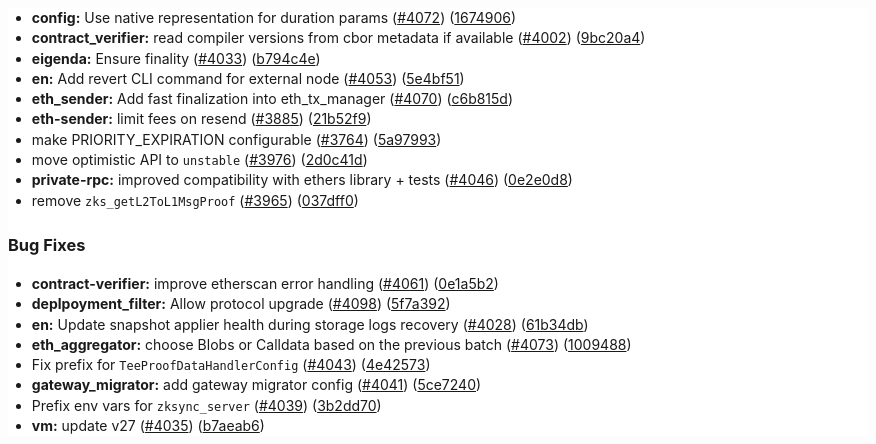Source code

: * **config:** Use native representation for duration params ([#4072](https://github.com/matter-labs/zksync-era/issues/4072)) ([1674906](https://github.com/matter-labs/zksync-era/commit/167490639795ae231b9e57e8453177a860f2c302))
* **contract_verifier:** read compiler versions from cbor metadata if available ([#4002](https://github.com/matter-labs/zksync-era/issues/4002)) ([9bc20a4](https://github.com/matter-labs/zksync-era/commit/9bc20a486d0bd8b169a836c1bf3f805f53315944))
* **eigenda:** Ensure finality ([#4033](https://github.com/matter-labs/zksync-era/issues/4033)) ([b794c4e](https://github.com/matter-labs/zksync-era/commit/b794c4ed577cc38e694d6dea6c27eeb81296d45b))
* **en:** Add revert CLI command for external node ([#4053](https://github.com/matter-labs/zksync-era/issues/4053)) ([5e4bf51](https://github.com/matter-labs/zksync-era/commit/5e4bf514573ee7c0203046c01ddd3fc99a139054))
* **eth_sender:** Add fast finalization into eth_tx_manager ([#4070](https://github.com/matter-labs/zksync-era/issues/4070)) ([c6b815d](https://github.com/matter-labs/zksync-era/commit/c6b815d038c39782838618059c4a35894ca527ee))
* **eth-sender:** limit fees on resend ([#3885](https://github.com/matter-labs/zksync-era/issues/3885)) ([21b52f9](https://github.com/matter-labs/zksync-era/commit/21b52f9936aea91a7b80d65fefa62acf18517c64))
* make PRIORITY_EXPIRATION configurable ([#3764](https://github.com/matter-labs/zksync-era/issues/3764)) ([5a97993](https://github.com/matter-labs/zksync-era/commit/5a97993e84576714d7837273ffea66376aa41a74))
* move optimistic API to `unstable` ([#3976](https://github.com/matter-labs/zksync-era/issues/3976)) ([2d0c41d](https://github.com/matter-labs/zksync-era/commit/2d0c41dfdfb926a70bd7e637f96e79015eb07125))
* **private-rpc:** improved compatibility with ethers library + tests ([#4046](https://github.com/matter-labs/zksync-era/issues/4046)) ([0e2e0d8](https://github.com/matter-labs/zksync-era/commit/0e2e0d89b3bb0e56918cd3ccdb041800780ab088))
* remove `zks_getL2ToL1MsgProof` ([#3965](https://github.com/matter-labs/zksync-era/issues/3965)) ([037dff0](https://github.com/matter-labs/zksync-era/commit/037dff0501c7569edf49ae6015a73bb22e408782))


### Bug Fixes

* **contract-verifier:** improve etherscan error handling ([#4061](https://github.com/matter-labs/zksync-era/issues/4061)) ([0e1a5b2](https://github.com/matter-labs/zksync-era/commit/0e1a5b2314f0b4170ed452682c69ab10dea1e642))
* **deplpoyment_filter:** Allow protocol upgrade ([#4098](https://github.com/matter-labs/zksync-era/issues/4098)) ([5f7a392](https://github.com/matter-labs/zksync-era/commit/5f7a392f6c306aef038386932d065b1a439f8970))
* **en:** Update snapshot applier health during storage logs recovery ([#4028](https://github.com/matter-labs/zksync-era/issues/4028)) ([61b34db](https://github.com/matter-labs/zksync-era/commit/61b34dbdb476b1ab45939a4909bd63fb94181ed7))
* **eth_aggregator:** choose Blobs or Calldata based on the previous batch ([#4073](https://github.com/matter-labs/zksync-era/issues/4073)) ([1009488](https://github.com/matter-labs/zksync-era/commit/1009488545eee8e6ad27d039cc303973e93ffe73))
* Fix prefix for `TeeProofDataHandlerConfig` ([#4043](https://github.com/matter-labs/zksync-era/issues/4043)) ([4e42573](https://github.com/matter-labs/zksync-era/commit/4e425736e30c9678ef4418bdee2d4723313c81b4))
* **gateway_migrator:** add gateway migrator config ([#4041](https://github.com/matter-labs/zksync-era/issues/4041)) ([5ce7240](https://github.com/matter-labs/zksync-era/commit/5ce72402393fb3cd34a5e369689f630d23fda8fc))
* Prefix env vars for `zksync_server` ([#4039](https://github.com/matter-labs/zksync-era/issues/4039)) ([3b2dd70](https://github.com/matter-labs/zksync-era/commit/3b2dd70e858312d1709b8ac64a651f4f7f806e05))
* **vm:** update v27 ([#4035](https://github.com/matter-labs/zksync-era/issues/4035)) ([b7aeab6](https://github.com/matter-labs/zksync-era/commit/b7aeab64ce5c915233a773542ef64e79bf3893ee))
========================================================================
◆ **Task to carry out**
Rewrite the source text in the records above with "Bug Fixes" changed to "Fixes" and everything else left as is. Leave out the pictures.

◆ **Response area**
Source code

: * **config:** Use native representation for duration params ([#4072](https://github.com/matter-labs/zksync-era/issues/4072)) ([1674906](https://github.com/matter-labs/zksync-era/commit/167490639795ae231b9e57e8453177a860f2c302))
* **contract_verifier:** read compiler versions from cbor metadata if available ([#4002](https://github.com/matter-labs/zksync-era/issues/4002)) ([9bc20a4](https://github.com/matter-labs/zksync-era/commit/9bc20a486d0bd8b169a836c1bf3f805f53315944))
* **eigenda:** Ensure finality ([#4033](https://github.com/matter-labs/zksync-era/issues/4033)) ([b794c4e](https://github.com/matter-labs/zksync-era/commit/b794c4ed577cc38e694d6dea6c27eeb81296d45b))
* **en:** Add revert CLI command for external node ([#4053](https://github.com/matter-labs/zksync-era/issues/4053)) ([5e4bf51](https://github.com/matter-labs/zksync-era/commit/5e4bf514573ee7c0203046c01ddd3fc99a139054))
* **eth_sender:** Add fast finalization into eth_tx_manager ([#4070](https://github.com/matter-labs/zksync-era/issues/4070)) ([c6b815d](https://github.com/matter-labs/zksync-era/commit/c6b815d038c39782838618059c4a35894ca527ee))
* **eth-sender:** limit fees on resend ([#3885](https://github.com/matter-labs/zksync-era/issues/3885)) ([21b52f9](https://github.com/matter-labs/zksync-era/commit/21b52f9936aea91a7b80d65fefa62acf18517c64))
* make PRIORITY_EXPIRATION configurable ([#3764](https://github.com/matter-labs/zksync-era/issues/3764)) ([5a97993](https://github.com/matter-labs/zksync-era/commit/5a97993e84576714d7837273ffea66376aa41a74))
* move optimistic API to `unstable` ([#3976](https://github.com/matter-labs/zksync-era/issues/3976)) ([2d0c41d](https://github.com/matter-labs/zksync-era/commit/2d0c41dfdfb926a70bd7e637f96e79015eb07125))
* **private-rpc:** improved compatibility with ethers library + tests ([#4046](https://github.com/matter-labs/zksync-era/issues/4046)) ([0e2e0d8](https://github.com/matter-labs/zksync-era/commit/0e2e0d89b3bb0e56918cd3ccdb041800780ab088))
* remove `zks_getL2ToL1MsgProof` ([#3965](https://github.com/matter-labs/zksync-era/issues/3965)) ([037dff0](https://github.com/matter-labs/zksync-era/commit/037dff0501c7569edf49ae6015a73bb22e408782))


### Fixes

* **contract-verifier:** improve etherscan error handling ([#4061](https://github.com/matter-labs/zksync-era/issues/4061)) ([0e1a5b2](https://github.com/matter-labs/zksync-era/commit/0e1a5b2314f0b4170ed452682c69ab10dea1e642))
* **deplpoyment_filter:** Allow protocol upgrade ([#4098](https://github.com/matter-labs/zksync-era/issues/4098)) ([5f7a392](https://github.com/matter-labs/zksync-era/commit/5f7a392f6c306aef038386932d065b1a439f8970))
* **en:** Update snapshot applier health during storage logs recovery ([#4028](https://github.com/matter-labs/zksync-era/issues/4028)) ([61b34db](https://github.com/matter-labs/zksync-era/commit/61b34dbdb476b1ab45939a4909bd63fb94181ed7))
* **eth_aggregator:** choose Blobs or Calldata based on the previous batch ([#4073](https://github.com/matter-labs/zksync-era/issues/4073)) ([1009488](https://github.com/matter-labs/zksync-era/commit/1009488545eee8e6ad27d039cc303973e93ffe73))
* Fix prefix for `TeeProofDataHandlerConfig` ([#4043](https://github.com/matter-labs/zksync-era/issues/4043)) ([4e42573](https://github.com/matter-labs/zksync-era/commit/4e425736e30c9678ef4418bdee2d4723313c81b4))
* **gateway_migrator:** add gateway migrator config ([#4041](https://github.com/matter-labs/zksync-era/issues/4041)) ([5ce7240](https://github.com/matter-labs/zksync-era/commit/5ce72402393fb3cd34a5e369689f630d23fda8fc))
* Prefix env vars for `zksync_server` ([#4039](https://github.com/matter-labs/zksync-era/issues/4039)) ([3b2dd70](https://github.com/matter-labs/zksync-era/commit/3b2dd70e858312d1709b8ac64a651f4f7f806e05))
* **vm:** update v27 ([#4035](https://github.com/matter-labs/zksync-era/issues/4035)) ([b7aeab6](https://github.com/matter-labs/zksync-era/commit/b7aeab64ce5c915233a773542ef64e79bf3893ee))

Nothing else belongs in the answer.